Financings Ltd v Stimson

 

[1962] 3 All ER 386

Court of Appeal

 

Stimson agreed to buy a car on hire purchase from a car dealer for £350. On 16 March 1961 he signed a hire purchase agreement form which was produced by the car dealer. A clause in the agreement read

 

"This agreement shall become binding on the owner [Financings] only upon acceptance by signature on behalf of the owner and the hiring shall be deemed to commence on such date of acceptance."

 

Financings did not sign the acceptance until 25 March 1961. Between Stimson signing the hire purchase agreement on 16 March and Financings' 'acceptance' on 25 March Simson had paid the first instalment of £70 on the car and had been allowed to take the car away. On 20 March Stimson returned the car because he was not satisfied with it. In order to settle the matter he offered to forfeit the £70 he had paid. The car dealer did not get in touch with Financings; nor did Stimson. On the night of 24/25 March the car dealer's premises were broken into and the car was stolen and was badly scratched and damaged.
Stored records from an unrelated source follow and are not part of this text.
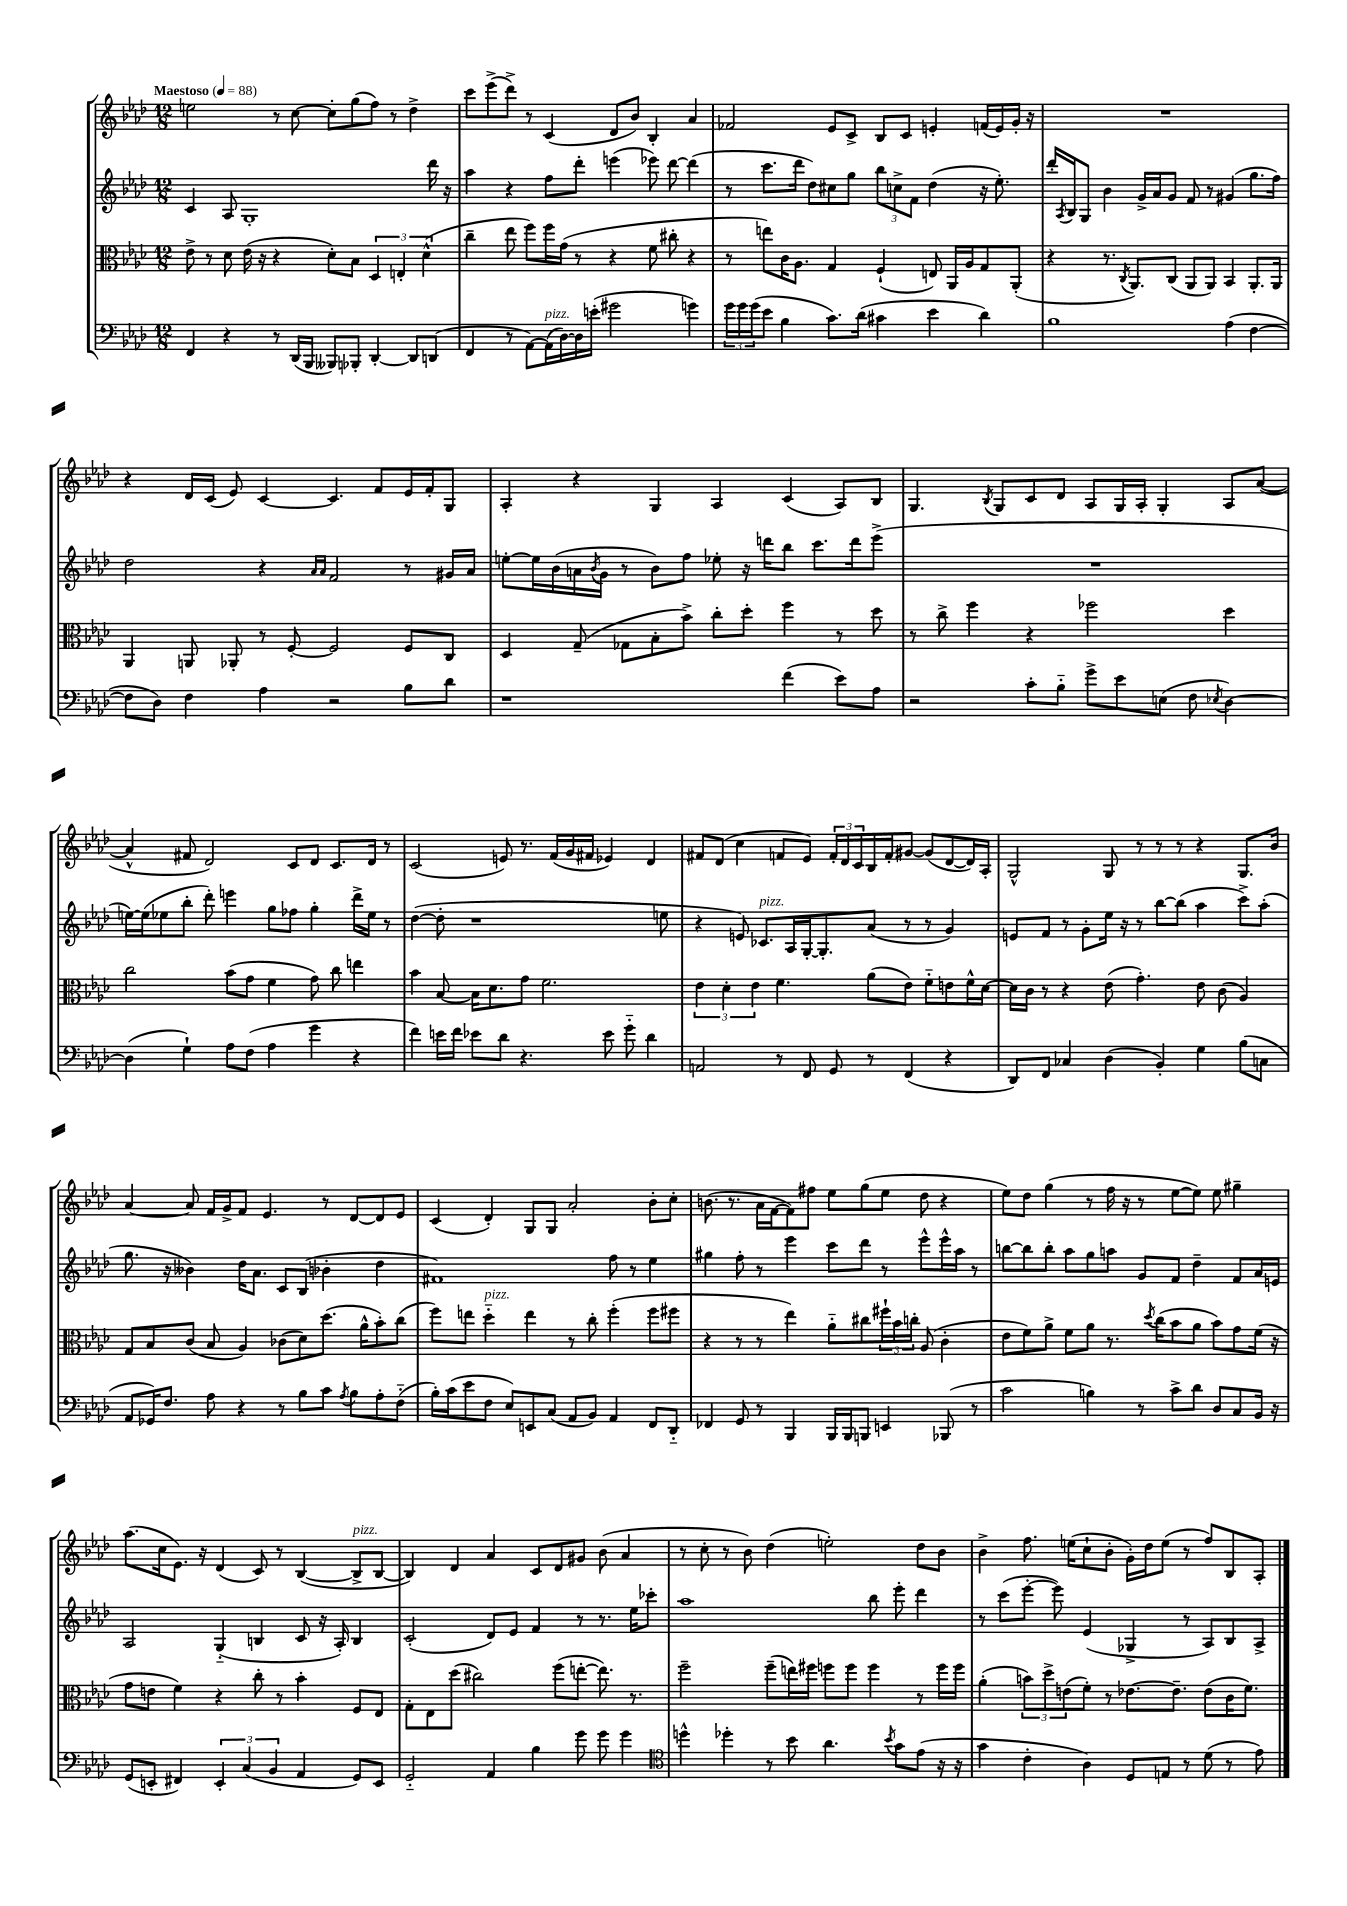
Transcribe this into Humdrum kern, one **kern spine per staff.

**kern	**kern	**kern	**kern
*part4	*part3	*part2	*part1
*staff4	*staff3	*staff2	*staff1
*clefF4	*clefC3	*clefG2	*clefG2
*k[b-e-a-d-]	*k[b-e-a-d-]	*k[b-e-a-d-]	*k[b-e-a-d-]
*M12/8	*M12/8	*M12/8	*M12/8
*MM88	*MM88	*MM88	*MM88
=1	=1	=1	=1
!	!	!	!LO:TX:a:B:t=Maestoso
4FF/	8e-^\	4c/	2een\
.	8r	.	.
4r	8d-\	8A-/	.
.	(16e-\	1G'	.
.	16r	.	.
8r	4r	.	8r
(16DD-/LL	.	.	[8cc\
16BBB-/JJ	.	.	.
8BBB--X/L)	8d-'\L)	.	8cc'\L]
8BBB-X'/J	8B-\J	.	(8gg\
[4DD-'/	6D-/	.	8ff\J)
.	.	.	8r
.	6En'/	.	.
8DD-/L]	.	.	4dd-^\
.	(6d-^^\	.	.
(8DDn/J	.	16ddd-\	.
.	.	16r	.
=2	=2	=2	=2
4FF/	4cc~\	4aa-\	8ccc\L
.	.	.	(8eee-^\
8r	8ee-\	4r	8ddd-^\J)
[8AA-\L)	8ff\L)	.	8r
!LO:TX:a:i:t=pizz.	!	!	!
(16AA-\L]	16ff\L	8ff\L	(4c/
[16D-\)	(16g\JJ	.	.
16D-\]	8r	8ddd-'\J	.
(16en'\JJ	.	.	.
2g#X\	4r	(4eeen\	8d-/L
.	.	.	8b-/J)
.	8f\	8eee-X\)	4B-'/
.	8cc#X'\	[8ddd-\	.
4gn\)	4r	(4ddd-\]	4a-/
=3	=3	=3	=3
24g\LL	8r	8r	2f-X/
24g\	.	.	.
(24g\J	.	.	.
8e-\J	8een\L)	8.ccc\L	.
4B-\	16c\K	.	.
.	8.A-\J	16ddd-\Jk	.
.	.	8dd-\L)	.
8.c\L)	4G/	8cc#X\	8e-/L
.	.	8gg\J	8c^/J
(16d-\Jk	.	.	.
4c#X\	(4F`/	12bb-\L	8B-/L
.	.	12ccn^\	.
.	.	.	8c/J
.	.	12f\J	.
4e-\	8En/)	(4dd-\	4en'/
.	16AA-/LL	.	.
.	16A-/J	.	.
4d-\)	8G/	16r	(16fn/LL
.	.	8.ee-'\)	16e/)
.	(8AA-'/J	.	16g'/JJ
.	.	.	16r
=4	=4	=4	=4
1B-	4r	16ddd-'/LL	1.r
.	.	8qA-/	.
.	.	16B-/J	.
.	.	8G/J	.
.	8.r	4b-\	.
.	8qC/	.	.
.	8.AA-/L)	.	.
.	.	16g^/LL	.
.	.	16a-/J	.
.	(8C/J	8g/J	.
.	8AA-/L	8f/	.
.	8AA-/J)	8r	.
(4A-\	4BB-/	(4g#X/	.
[4F\	8.AA-'/L	8.gg\L	.
.	16AA-/Jk	16ff\Jk)	.
!!LO:LB:g=z
=5	=5	=5	=5
8F\L]	4AA-/	2dd-\	4r
8D-\J)	.	.	.
4F\	8AAn/	.	16d-/LL
.	.	.	(16c/JJ
.	8AA-X'/	.	8e-/)
4A-\	8r	4r	[4c/
.	[8F'/	.	.
.	.	16qqa-/LL	.
.	.	16qqa-/JJ	.
2r	2F/]	2f/	4.c/]
.	.	.	8f/L
8B-\L	8F/L	8r	16e-/L
.	.	.	16f'/J
8d-\J	8C/J	16g#X/LL	8G/J
.	.	16a-/JJ	.
=6	=6	=6	=6
1r	4D-/	[8een'\L	4A-'/
.	.	16ee\L]	.
.	.	(16b-\	.
.	(8G~/	16an\	4r
.	.	8qb-/	.
.	.	16g\JJ	.
.	8G-X\L	8r	.
.	8B-'\	8b-\L)	4G/
.	8b-^\J)	8ff\J	.
.	8cc'\L	8ee-X'\	4A-/
.	8dd-'\J	16r	.
.	.	16dddn\KL	.
(4f\	4ff\	8bb-\J	(4c/
.	.	8.ccc\L	.
8e-\L)	8r	.	8A-/L)
.	.	16ddd\k	.
8A-\J	8dd-\	(8eee-^\J	8B-/J
=7	=7	=7	=7
2r	8r	1.r	4.G/
.	8cc^\	.	.
.	4ff\	.	.
.	.	.	8qB-/
.	.	.	8G/L
8c'\L	4r	.	8c/
8B-\J	.	.	8d-/J
8g^\L	2ff-X\	.	8A-/L
8e-\	.	.	16G/L
.	.	.	16A-'/JJ
(8En\J	.	.	4G'/
8F\	.	.	.
8qE-X/	.	.	.
[4D-\)	4dd-\	.	8A-/L
.	.	.	([8a-/J
!!LO:LB:g=z
=8	=8	=8	=8
(4D-\]	2cc\	[16een\LL)	4a-^^/]
.	.	(16ee\J]	.
.	.	8ee-X\	.
4G`\)	.	8bb-'\J	8f#X/
.	.	8ddd-'\)	2d-/)
8A-\L	(8b-\L	4eeen\	.
(8F\J	8g\J	.	.
4A-\	4f\	8gg\L	.
.	.	8ff-X\J	8c/L
4g\	8g\)	4gg'\	8d-/J
.	8cc\	.	8.c/L
4r	4een\	16ddd-^\LL	.
.	.	16ee-\JJ	16d-/Jk
.	.	8r	8r
=9	=9	=9	=9
4f\)	4b-\	([4dd-\	(2c/
16en\LL	[8B-/	8dd-'\]	.
16f\JJ	.	.	.
8e-X\L	16B-\KL]	1r	.
.	8.d-\	.	.
8d-\J	.	.	8en/)
4.r	8g\J	.	8.r
.	2.f\	.	.
.	.	.	(16f/LL
.	.	.	16g/
.	.	.	16f#X/JJ
8e-\	.	.	4e-X/)
8g\	.	.	.
4d-\	.	.	4d-/
.	.	8een\	.
=10	=10	=10	=10
2AAn/	6e-\	4r	8f#X/L
.	.	.	(8d-/J
.	6d-'\	.	.
.	.	8en/)	4cc\
.	6e-\	.	.
!	!	!LO:TX:a:i:t=pizz.	!
.	.	8.c-X/L	.
8r	4.f\	.	8fn/L
.	.	16A-/L	.
8FF/	.	[16G'/J	8e-/J)
.	.	8.G'/]	.
8GG/	.	.	24f'/LL
.	.	.	24d-/
.	.	.	24c/
8r	(8a-\L	(8a-/J	16B-/
.	.	.	16f'/J
(4FF/	8e-\J)	8r	[8g#X/J
.	8f\L	8r	(8g#/L]
4r	8en\	4g/)	[8d-/
.	16f^^\L	.	16d-/L])
.	[16d-\JJ	.	16A-'/JJ
=11	=11	=11	=11
8DD-/L)	16d-\LL]	8en/L	2G^^/
.	16c\JJ	.	.
8FF/J	8r	8f/J	.
4C-X/	4r	8r	.
.	.	8g'\L	.
(4D-\	(8e-\	16ee-\Jk	8G/
.	.	16r	.
.	4.g'\)	8r	8r
4BB-'/)	.	[8bb-\L	8r
.	.	(8bb-\J]	8r
4G\	8e-\	4aa-\	4r
.	(8c\	.	.
(8B-\L	4A-/)	8ccc^\L)	8.G/L
8Cn\J	.	(8aa-'\J	.
.	.	.	16b-/Jk
!!LO:LB:g=z
=12	=12	=12	=12
8AA-/L	8G/L	8.gg\	[4a-/
16GG-X/K)	8B-/	.	.
8.F/J	.	16r	.
.	(8c/J	4b--X\)	8a-/]
8A-\	8B-/	.	16f/LL
.	.	.	16g^/J
4r	4A-/)	16dd-\KL	8f/J
.	.	8.a-\J	.
.	.	.	4.e-/
8r	(8c-X\L	8c/L	.
8B-\L	8d-\)	(8B-/J	.
8c\J	(8.dd-\J	4b-X'\	8r
8qA-/	.	.	.
8B-\L	.	.	[8d-/L
.	16a-^^\KL	.	.
8A-'\	8b-'\)	4dd-\	8d-/]
(8F\J	(8cc\J	.	8e-/J
=13	=13	=13	=13
16B-'\LL)	8ff\L)	1f#X)	(4c/
(16c\J	.	.	.
8e-\	8een\J	.	.
!	!LO:TX:a:i:t=pizz.	!	!
8F\J	4dd-\	.	4d-'/)
8E-/L)	.	.	.
8EEn/	4ee\	.	8G/L
(8C/J	.	.	8G/J
8AA-/L	8r	.	2a-'/
8BB-/J)	8cc'\	.	.
4AA-/	(4ff'\	8ff\	.
.	.	8r	.
8FF/L	8ff\L	4ee-\	8b-'\L
8DD-/J	8ff#X\J	.	8cc'\J
=14	=14	=14	=14
4FF-X/	4r	4gg#X\	(8.bn\
.	.	.	8.r
8GG/	8r	8ff'\	.
8r	8r	8r	16a-\LL
.	.	.	[16f\J
4BBB-/	4ee-\)	4eee-\	8f\])
.	.	.	8ff#X\J
16BBB-/LL	8a-\L	8ccc\L	8ee-\L
16BBB-/J	.	.	.
8BBBn/J	8cc#X\	8ddd-\J	(8gg\
4EEn/	24ff#X`\L	8r	8ee-\J
.	24b-\	.	.
.	24ccn'\JJ	.	.
.	(8A-/	8eee-^^\L	8dd-\
(8BBB-X/	4c'\	16eee-^^\L	4r
.	.	16aa-\JJ	.
8r	.	8r	.
=15	=15	=15	=15
2c\	8e-\L	[8bbn\L	8ee-\L)
.	8f\)	8bb\]	8dd-\J
.	8a-^\J	8bb'\J	(4gg\
.	8f\L	8aa-\L	.
4Bn\)	8a-\J	8gg\	8r
.	8.r	8aan\J	16ff\
.	.	.	16r
8r	.	8g/L	8r
.	8qdd-/	.	.
.	(16cc\KL	.	.
8c^\L	8b-\	8f/J	[8ee-\L
8d-\J	8a-\J	4dd-~\	8ee-\J])
8D-/L	8b-\L)	.	8ee-\
8C/	8g\	8f/L	4gg#X~\
16BB-/Jk	(16f\Jk	16a-/L	.
16r	16r	16en/JJ	.
!!LO:LB:g=z
=16	=16	=16	=16
(8GG/L	8g\L	2A-/	(8.aa-\L
8EEn'/J	8en\J	.	.
.	.	.	16cc\k
4FF#X/)	4f\)	.	8.e-\J)
.	.	.	16r
6EE'/	4r	(4G/	(4d-/
(6C/	.	.	.
.	8cc'\	4Bn/	8c/)
6BB-/	.	.	.
.	8r	.	8r
4AA-/	4b-'\	8c/	([4B-/
.	.	16r	.
.	.	16A-'/)	.
!	!	!	!LO:TX:a:i:t=pizz.
8GG/L)	8F/L	4B/	8B-^/L]
8EE/J	8E-/J	.	[8B-/J
=17	=17	=17	=17
2GG/	8G'\L	(2c'/	4B-/])
.	8E-\	.	.
.	(8dd-\J	.	4d-/
.	2cc#X\)	.	.
4AA-/	.	8d-/L)	4a-/
.	.	8e-/J	.
4B-\	.	4f/	8c/L
.	(8ff\L	.	8d-/
8g\	[8een'\J	8r	8g#X/J
8g\	8.ee\])	8.r	(8b-\
4g\	.	.	4a-/
.	8.r	16ee-\KL	.
.	.	8ccc-X'\J	.
=18	=18	=18	=18
*clefC4	*	*	*
4ddn^^\	2ff~\	1aa-	8r
.	.	.	8cc'\
4dd-X'\	.	.	8r
.	.	.	8b-\)
8r	(8ff~\L	.	(4dd-\
8b-\	16een\L)	.	.
.	16ff#X\JJ	.	.
4.a-\	8ffn\L	.	2een'\)
.	8ff\J	.	.
.	4ff\	8bb-\	.
8qb-/	.	.	.
8g\L	.	8eee-'\	.
(8e-\J	8r	4ddd-\	8dd-\L
16r	16ff\LL	.	8b-\J
16r	16ff\JJ	.	.
=19	=19	=19	=19
4g\	(4a-'\	8r	4b-^\
.	.	(8ccc\L	.
4c'\	12bn\L)	[8eee-'\J	8.ff\
.	12dd-^\	.	.
.	.	8eee-\])	.
.	(12en\	.	.
.	.	.	(16een\KL
4A-\)	8f'\J)	(4e-/	8cc`\
.	8r	.	8b-'\J
8D-/L	[8.e-X\L	4G-X^/	16g'\LL)
.	.	.	16dd-\J
8En/J	.	.	(8ee\J
.	8.e-~\J]	.	.
8r	.	8r	8r
(8d-\	(8e-\L	8A-/L)	8ff/L)
8r	16c\K	8B-/	8B-/
.	8.f\J)	.	.
8e-\)	.	8A-^/J	8A-'/J
==	==	==	==
*-	*-	*-	*-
When it was recovered it was returned to Financings who sold it for £240. Financings claimed that Stimson was in breach of the hire purchase agreement. The issue before the court was whether a contract had ever come into existence between Stimson and Financings.

 

Lord Denning MR

 

... he crucial matter in the case is whether there was ever a binding agreement between the defendant and the plaintiffs. The document which the defendant signed on March 16 was only an offer. Before it was accepted, he returned the car to the dealer and made it clear that he did not want the car any more. Was that a revocation of the offer? To my mind, that was a clear revocation provided that it was made to a person having authority to receive it. But was the dealer a person authorised to receive the revocation? Was he the agent of the plaintiffs for the purpose?

 

... t seems to me that, in this transaction before us, as indeed in most of these hire-purchase transactions, the dealer is for many purposes the agent of the finance company... It seems to me that, if we take, as we should, a realistic view of the position, the dealer is in many respects and for many purposes the agent of the finance company. I am aware, of course, that the finance companies often put clauses into their forms in which they say that the dealer is not their agent. But these clauses are often not worth the paper they are written on. Nobody can make an assertion of that kind in an agreement so as to bind the courts if it is contrary to the facts of the case... In this case we are not troubled by any such clause, for there is none. And, on the facts, I am clearly of opinion that the dealer was ostensibly authorised to receive communications on behalf of the plaintiffs. Just as he was authorised to deliver the car to the defendant in the first place, so he was ostensibly authorised to receive it back when it was returned. Just as he was authorised to receive the offer for the plaintiffs, so, also, he was ostensibly authorised to receive the revocation: and to receive the communication that the defendant had no further use for it.

 

I am aware that the defendant did not in terms revoke the offer, for the simple reason that he thought the agreement was concluded. But he made it clear that he did not wish to proceed with the matter and that is all that was necessary. In my judgement, therefore, the offer was revoked on March 20 and there was, for this reason, no concluded contract. Even if I am wrong on that point, there is the second point to be considered which appealed to the county court judge. He said:

 

"When this offer was made, it was made on the basis that the car was in good condition, or at all events in the condition in which the defendant had seen it, but, before the offer was accepted (it was accepted on March 25), on the night of March 24/25 it suffered this extra damage which cost £44 to repair, having been scratched and dented by the thieves who stole it. Can a man accept an offer when the condition of the goods has deteriorated in a material respect since the date of the offer?"

 

It seems to me that, on the facts of this case, the offer made by the defendant was a conditional offer. It was conditional on the car remaining in substantially the same condition until the moment of acceptance. Take the case put by DONOVAN LJ, in the course of the argument: Suppose an offer is made to buy a Rolls-Royce car at a high price on one day and, before it is accepted, it suffers the next day severe damage. Can it be accepted and the offeror bound? My answer to that is: No, because the offer is conditional on the goods at the moment of acceptance remaining in substantially the same condition as at the time of the offer... [T]he offer is made on the understanding that, so long as it remains an offer, it is conditional on the goods being in substantially the same condition as at the time when the offer was made. I agree, therefore, with the county court judge in thinking that, in view of the damage which occurred to this car before the acceptance was given, the plaintiffs were not in a position to accept the offer, because the condition on which it was made had not been fulfilled. So on that ground also there was no contract.

 

The offer lapsed when the 'thing' happened ie when the car was damaged.